Because Mendoza is adjacent, it's the natural economic center of the region, and it has the accumulated capital and business networks that San Juan doesn't. When a Mendozan group buys your pharmacy or your newspaper, they're not distant investors. They're neighbors consolidating regional power.
Are these acquisitions happening because San Juan businesses are failing, or for some other reason?
Not failing—being outcompeted. A family pharmacy with four branches can't match the purchasing power or operational efficiency of a chain with thirty locations. The Mendozans aren't buying distressed assets; they're buying profitable, established operations and folding them into larger structures.
What's the difference between Grupo Lorenzo buying a dealership and Yacopini building one from scratch?
One is absorption of existing market share and customer loyalty. The other is expansion of capacity. Both achieve the same result: Mendozan control. But buying existing dealerships is faster and more complete—you inherit the reputation, the customer base, the location.

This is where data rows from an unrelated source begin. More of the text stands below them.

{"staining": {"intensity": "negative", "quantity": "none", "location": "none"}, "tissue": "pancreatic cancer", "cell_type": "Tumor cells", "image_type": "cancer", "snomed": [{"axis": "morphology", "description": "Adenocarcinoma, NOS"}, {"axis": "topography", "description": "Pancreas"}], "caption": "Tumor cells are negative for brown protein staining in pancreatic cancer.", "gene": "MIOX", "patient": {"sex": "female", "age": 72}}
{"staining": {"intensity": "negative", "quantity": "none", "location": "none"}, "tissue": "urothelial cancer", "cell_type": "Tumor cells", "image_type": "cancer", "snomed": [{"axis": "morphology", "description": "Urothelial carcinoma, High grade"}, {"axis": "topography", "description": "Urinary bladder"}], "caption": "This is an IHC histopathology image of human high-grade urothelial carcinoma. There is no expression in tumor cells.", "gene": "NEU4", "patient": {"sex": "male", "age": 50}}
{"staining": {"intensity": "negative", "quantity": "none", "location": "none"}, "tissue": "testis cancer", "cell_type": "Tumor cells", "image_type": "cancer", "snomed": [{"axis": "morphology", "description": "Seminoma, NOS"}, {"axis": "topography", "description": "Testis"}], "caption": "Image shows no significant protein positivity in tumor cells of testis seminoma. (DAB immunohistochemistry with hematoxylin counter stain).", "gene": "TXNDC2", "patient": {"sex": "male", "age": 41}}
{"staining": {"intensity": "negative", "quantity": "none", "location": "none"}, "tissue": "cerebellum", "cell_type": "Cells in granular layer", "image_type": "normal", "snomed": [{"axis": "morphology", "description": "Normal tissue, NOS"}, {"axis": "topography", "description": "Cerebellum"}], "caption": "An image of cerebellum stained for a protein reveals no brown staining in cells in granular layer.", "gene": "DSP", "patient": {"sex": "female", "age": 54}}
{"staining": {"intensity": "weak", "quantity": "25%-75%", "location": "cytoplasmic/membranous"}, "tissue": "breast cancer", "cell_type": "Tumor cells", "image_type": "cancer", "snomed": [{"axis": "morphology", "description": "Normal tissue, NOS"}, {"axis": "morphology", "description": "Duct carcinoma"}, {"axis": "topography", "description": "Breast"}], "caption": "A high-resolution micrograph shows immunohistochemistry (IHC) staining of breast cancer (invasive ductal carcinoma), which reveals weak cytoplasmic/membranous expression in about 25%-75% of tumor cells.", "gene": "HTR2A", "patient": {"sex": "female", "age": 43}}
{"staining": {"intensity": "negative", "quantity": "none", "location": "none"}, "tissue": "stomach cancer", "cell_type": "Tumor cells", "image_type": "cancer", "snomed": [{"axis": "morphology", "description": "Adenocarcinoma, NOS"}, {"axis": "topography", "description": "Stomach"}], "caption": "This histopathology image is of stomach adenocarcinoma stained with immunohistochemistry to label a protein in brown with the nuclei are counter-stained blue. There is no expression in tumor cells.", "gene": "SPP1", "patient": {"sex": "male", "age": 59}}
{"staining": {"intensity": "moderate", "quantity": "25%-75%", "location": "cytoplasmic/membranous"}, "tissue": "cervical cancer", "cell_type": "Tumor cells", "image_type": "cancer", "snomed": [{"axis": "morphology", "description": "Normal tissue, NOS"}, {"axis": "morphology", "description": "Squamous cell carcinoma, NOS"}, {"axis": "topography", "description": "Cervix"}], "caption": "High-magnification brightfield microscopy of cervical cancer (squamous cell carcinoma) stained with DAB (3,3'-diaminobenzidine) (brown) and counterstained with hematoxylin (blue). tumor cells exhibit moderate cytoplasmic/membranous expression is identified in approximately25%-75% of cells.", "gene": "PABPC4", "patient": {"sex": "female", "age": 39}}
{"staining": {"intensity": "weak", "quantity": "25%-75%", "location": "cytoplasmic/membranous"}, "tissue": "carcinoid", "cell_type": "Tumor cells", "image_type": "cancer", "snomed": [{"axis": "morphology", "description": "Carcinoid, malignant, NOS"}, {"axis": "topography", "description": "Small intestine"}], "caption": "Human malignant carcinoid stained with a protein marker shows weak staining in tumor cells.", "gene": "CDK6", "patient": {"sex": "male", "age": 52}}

The article mentions the Millán family integrating vineyards, production, and retail. Is that unusual?
Not unusual for large corporations, but it's a scale that San Juan family businesses historically couldn't achieve. When you own the vineyard, the bodega, and the supermarket shelves where the wine is sold, you eliminate middlemen and control the entire margin. That's a structural advantage.
What happens to the people who worked for these businesses when they're acquired?
The article doesn't say. That's the human dimension that gets erased in these transactions. The businesses continue operating, often under the same names, but the ownership, the decision-making, the profits—those flow north to Mendoza now.
Is there any resistance to this, or is it just accepted?
The article presents it as a fait accompli, a transformation that's "consolidating." There's no mention of local pushback or regulatory concern. It's framed as inevitable—the natural outcome of capital seeking scale and efficiency.